--- Provided passage ---

With this being near the end of the season we are of course on track for some Luthor family drama. Lena enlists Lillian to help figure out a way to extract the Harun-El from both James and Lex. The reason for this is that Lillian and Lex’ brains apparently function similarly and Lena hasn’t quite figured out what’s required. She allows a Truth-Seeker to attach itself to Lillian and poisons her as an incentive to work quickly. This is a great use of the mother/daughter dynamic as it shows Lena has managed to come to terms with the relationship she has with her mother to the point that she knows the right way to manipulate her in order to take charge of a given situation. It’s a very brief interaction but Lena even manages to get Lillian to confess that she loves her while under the influence of the Truth-Seeker so there’s some closure for Lena.

--- Recorded information ---

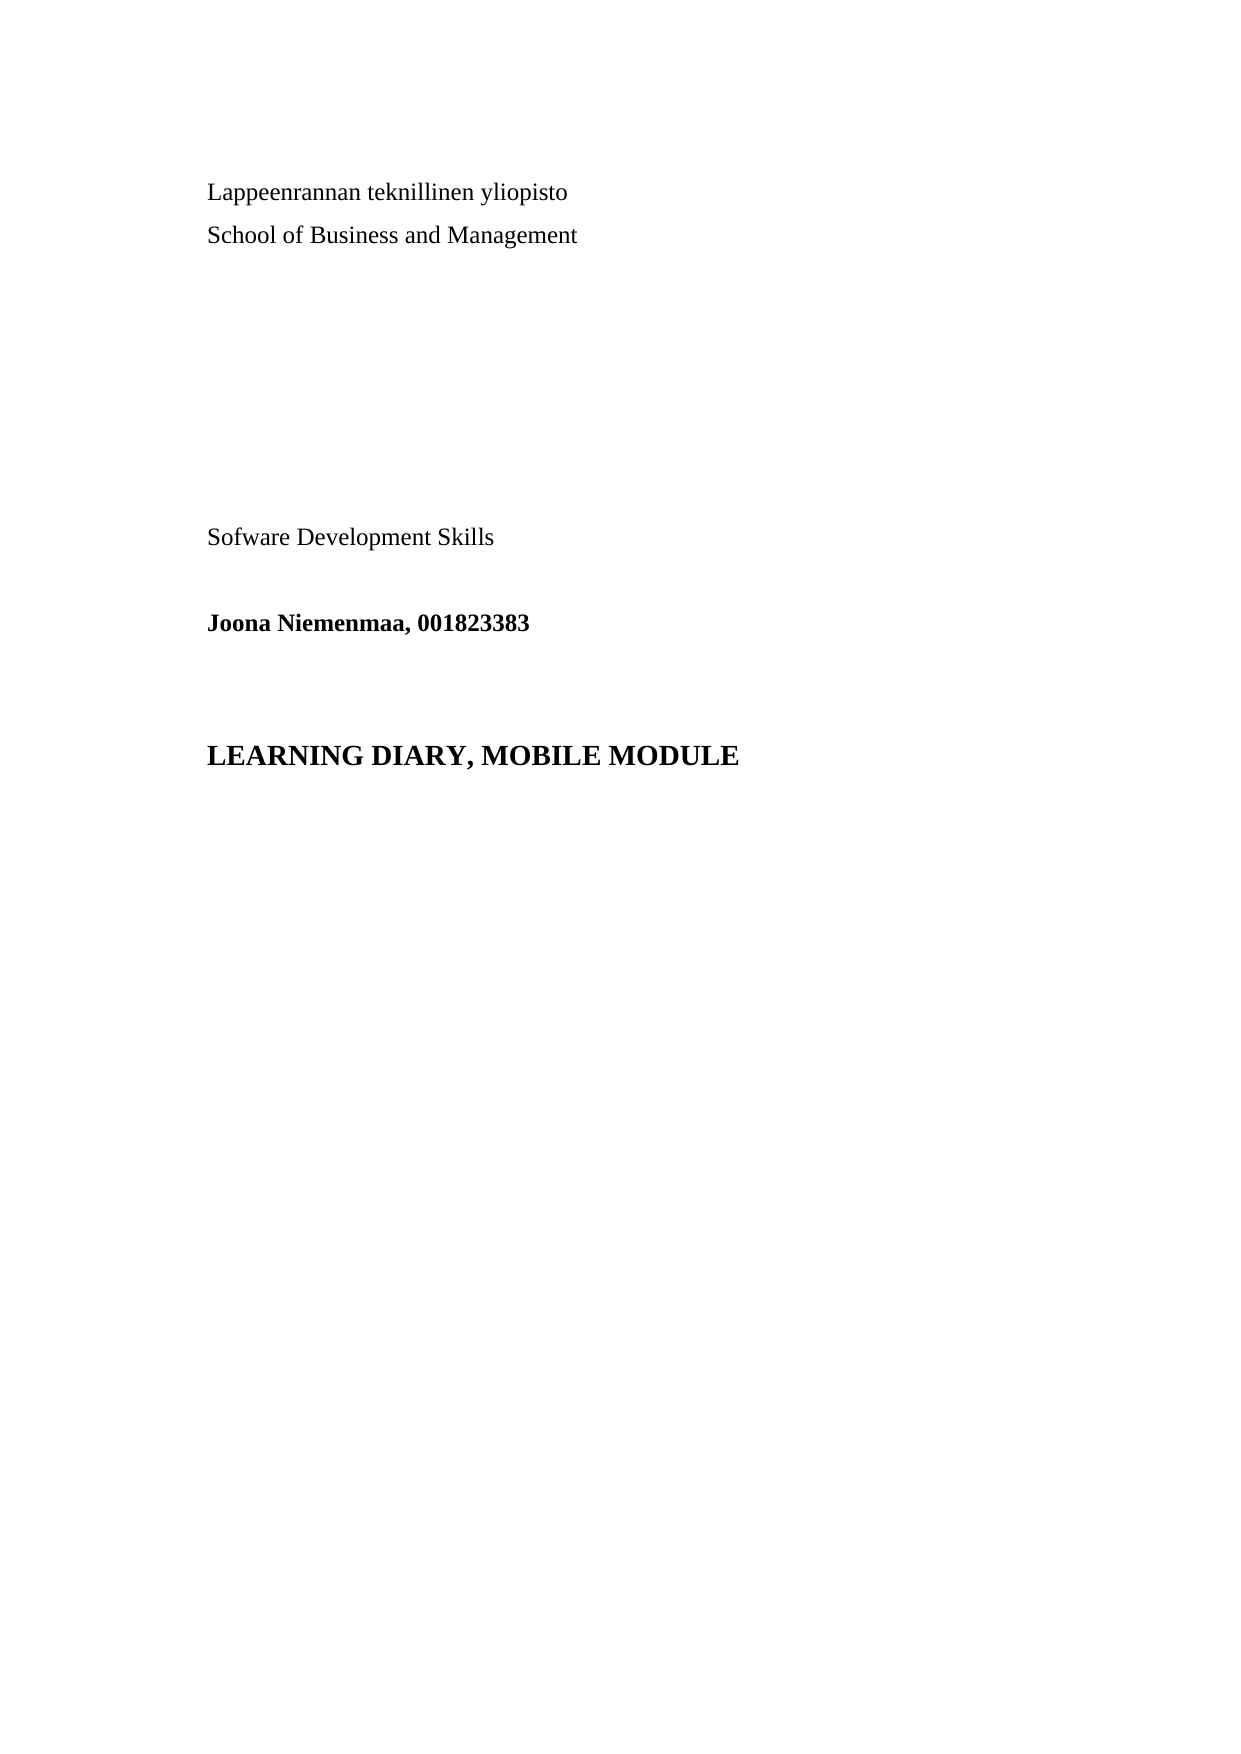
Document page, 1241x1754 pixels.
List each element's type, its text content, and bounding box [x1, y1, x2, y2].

title Lappeenrannan teknillinen yliopisto [207, 177, 1122, 206]
title Sofware Development Skills [207, 522, 1122, 551]
title LEARNING DIARY, MOBILE MODULE [207, 738, 1122, 771]
title School of Business and Management [207, 220, 1122, 249]
title Joona Niemenmaa, 001823383 [207, 608, 1122, 637]
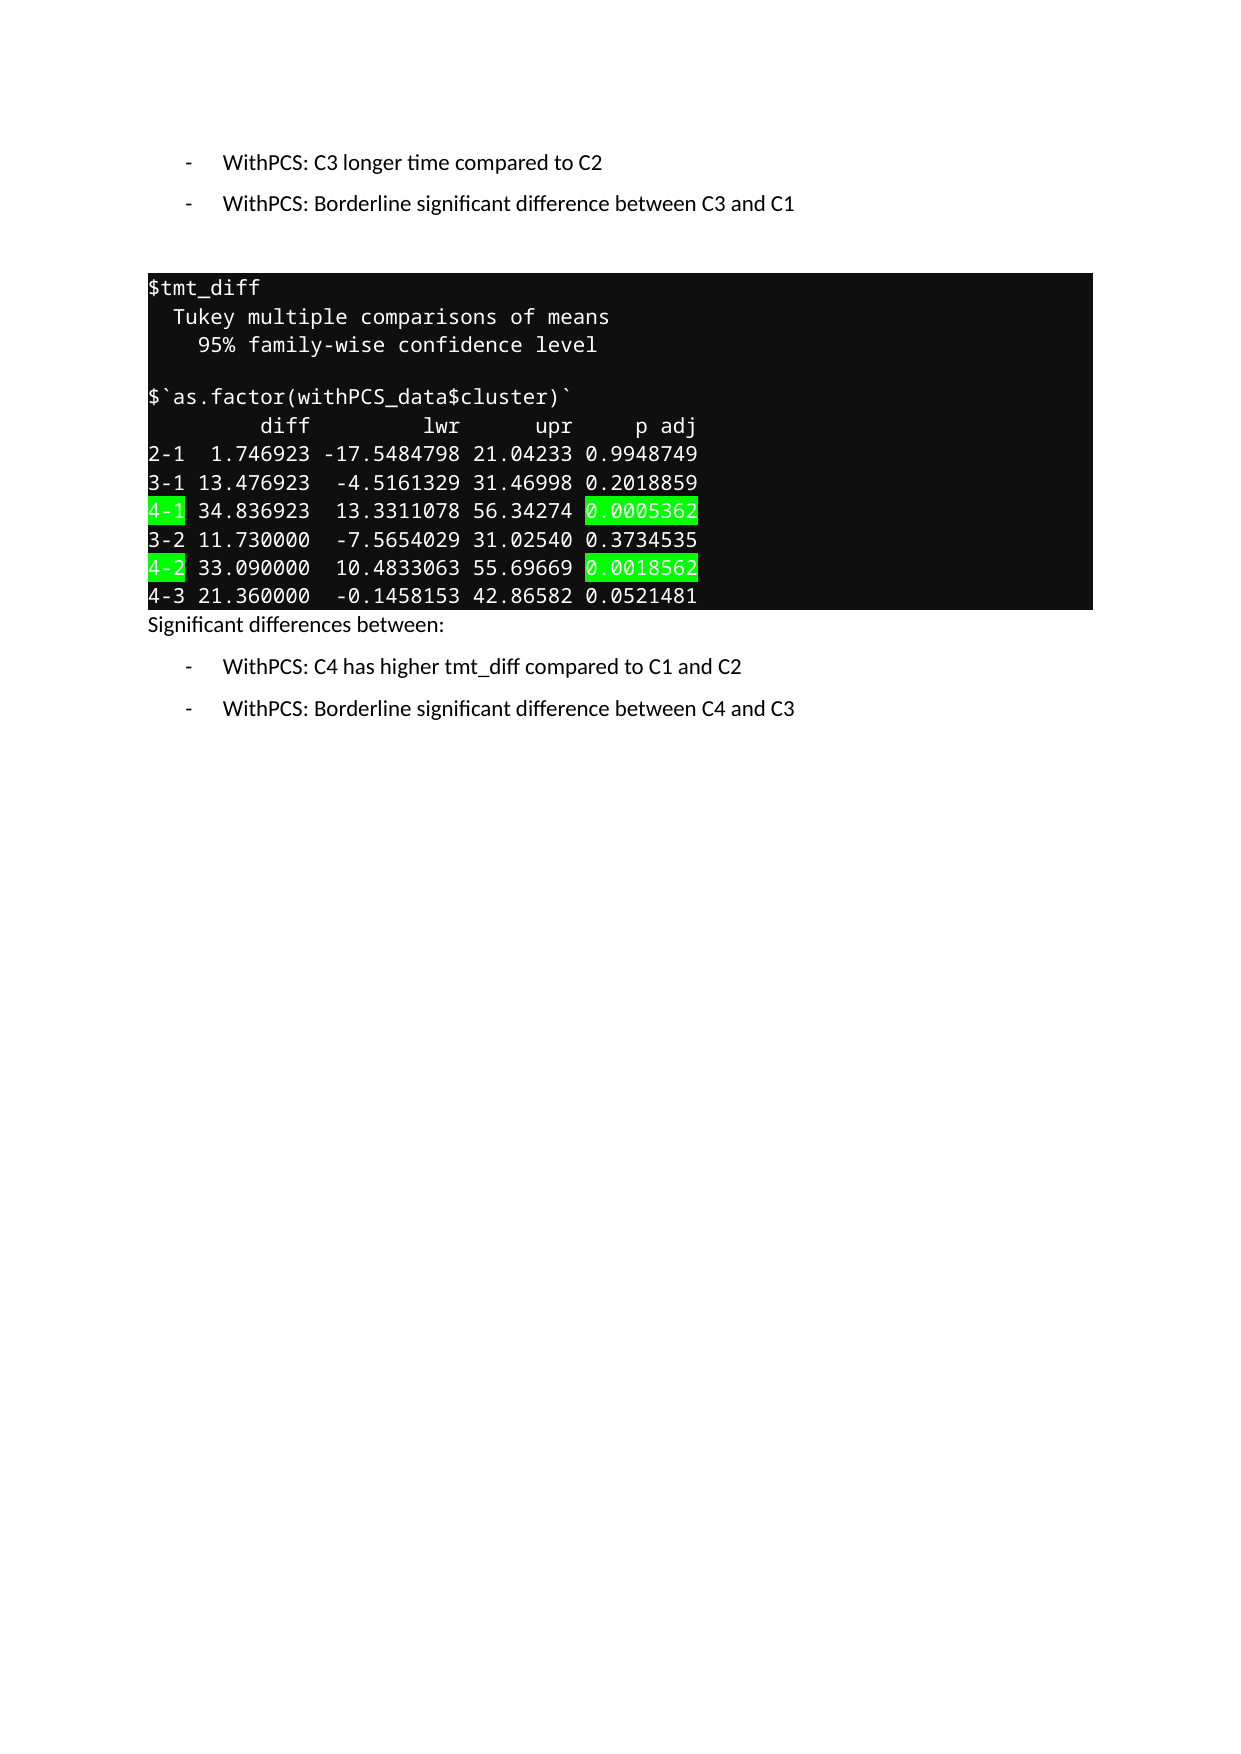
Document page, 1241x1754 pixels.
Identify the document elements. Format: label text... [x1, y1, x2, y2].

text $`as.factor(withPCS_data$cluster)` [148, 382, 1093, 411]
text 4-1 34.836923 13.3311078 56.34274 0.0005362 [148, 496, 1093, 525]
text 95% family-wise confidence level [148, 330, 1093, 359]
list WithPCS: C3 longer time compared to C2 [185, 148, 1093, 176]
text 4-2 33.090000 10.4833063 55.69669 0.0018562 [148, 553, 1093, 582]
text $tmt_diff [148, 273, 1093, 302]
text Significant differences between: [148, 610, 1093, 638]
list WithPCS: Borderline significant difference between C3 and C1 [185, 189, 1093, 218]
text 3-2 11.730000 -7.5654029 31.02540 0.3734535 [148, 525, 1093, 553]
text 3-1 13.476923 -4.5161329 31.46998 0.2018859 [148, 468, 1093, 496]
list WithPCS: Borderline significant difference between C4 and C3 [185, 694, 1093, 722]
text 2-1 1.746923 -17.5484798 21.04233 0.9948749 [148, 439, 1093, 468]
text 4-3 21.360000 -0.1458153 42.86582 0.0521481 [148, 582, 1093, 610]
text Tukey multiple comparisons of means [148, 302, 1093, 330]
text diff lwr upr p adj [148, 411, 1093, 439]
list WithPCS: C4 has higher tmt_diff compared to C1 and C2 [185, 652, 1093, 680]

---

-- What is needed --
Reproduce the review excerpt about the Luthor family word for word, in full. Work only from the review excerpt about the Luthor family and ignore the items.

-- Exercise answer --
With this being near the end of the season we are of course on track for some Luthor family drama. Lena enlists Lillian to help figure out a way to extract the Harun-El from both James and Lex. The reason for this is that Lillian and Lex’ brains apparently function similarly and Lena hasn’t quite figured out what’s required. She allows a Truth-Seeker to attach itself to Lillian and poisons her as an incentive to work quickly. This is a great use of the mother/daughter dynamic as it shows Lena has managed to come to terms with the relationship she has with her mother to the point that she knows the right way to manipulate her in order to take charge of a given situation. It’s a very brief interaction but Lena even manages to get Lillian to confess that she loves her while under the influence of the Truth-Seeker so there’s some closure for Lena.